Wednesday, July 26, 2017
RECENT WATCHES: Escape from the Planet of the Apes (1971)
Escape from the Planet of the Apes” came up with a rather clever solution to the previous film's apocalyptic ending. What if the apes reverse-engineered Taylor's ship, went back in time, and landed on Earth in the early 1970s? The resulting film earned the best reviews out of any of the sequels, was another box office hit, and remains popular with fans. It's probably my personal favorite of the series.

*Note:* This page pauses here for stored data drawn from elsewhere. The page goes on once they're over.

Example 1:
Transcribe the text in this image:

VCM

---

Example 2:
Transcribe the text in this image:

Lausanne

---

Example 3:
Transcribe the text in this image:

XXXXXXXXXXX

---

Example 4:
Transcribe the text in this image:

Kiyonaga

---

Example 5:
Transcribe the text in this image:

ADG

A mysterious ship has crashed-landed off the Western Coast of America. It is piloted, not by humans, but apes. Cornelius, Zira, and a new character named Dr. Milo managed to escape their world before the Doomsday Bomb destroyed it, traveling through a time warp into the modern day. At first, the trio of apes hide their intelligence from the scientists. After Milo is killed by a modern day gorilla, their true intellect is revealed. Cornelius and Zira are presented to the public and become media darlings. Yet forces in Washington are concerned about what the apes' presence means for the future of mankind. When Zira reveals that she's pregnant, the apes are forced to go the run.

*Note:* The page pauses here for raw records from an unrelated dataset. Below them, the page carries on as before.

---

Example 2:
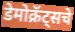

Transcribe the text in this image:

डेमोक्रॅट्सचे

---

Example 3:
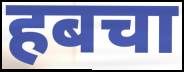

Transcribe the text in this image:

हबचा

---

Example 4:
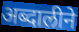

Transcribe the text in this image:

अब्दालीने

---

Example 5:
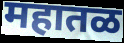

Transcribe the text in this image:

महातळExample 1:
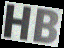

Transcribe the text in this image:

HB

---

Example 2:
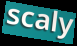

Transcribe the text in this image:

scaly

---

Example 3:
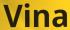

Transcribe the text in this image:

Vina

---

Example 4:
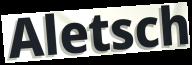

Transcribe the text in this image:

Aletsch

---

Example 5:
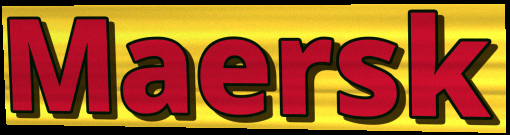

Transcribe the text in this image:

Maersk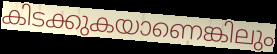
കിടക്കുകയാണെങ്കിലുംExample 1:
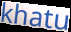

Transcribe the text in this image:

khatu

“Escape” seems to flee the last film's dark tone, at first anyway. After revealing their true character to the public, Cornelius and Zira become something like celebrities. This turns “Escape from the Planet of the Apes” into an diverting, fish-out-of-water comedy. McDowell and Hunter trade snippy but sweet dialogue. The apes grow use to such human amenity as fancy clothes, wine, television, and bubble baths. Zira speaks at a woman's lib meaning while Cornelius is taken to a boxing match, which he watches with bemused horror. There's even a genuinely amusing montage of the two trying on fancy clothes. The material probably wouldn't have worked if McDowell and Hunter weren't such affable actors. In execution, it's goofily charming.
Jerry Goldsmith's zippy, spy-movie score also helps facilitate that feeling.) We care about Zira and Cornelius. Their fates are important to us. The film juggles humor, suspense, and calamity in equal measure.
McDowell and Hunter are excellent in the leads but the supporting humans are pretty good too. Bradford Dillman and Natalie Trundy are likable as the veterinarians that are Cornelius and Zira's sole confidants. Eric Braeden plays Dr. Otto Hasslein, the film's de-facto villain. Braeden's performance is surprisingly complicated. He does what he must gravely, considering his severe actions as beneficial to the human race. He delivers a rant, comparing the ape problem to pollution and the proliferation of nuclear weapons, other issues that were seemingly out of control in the early seventies. Almost stealing the show is Ricardo Montalban as Armando, the kindly circus owner that takes the chimps in. Montalban's theatricality and humor adds some much needed levity to the film's darker latter half.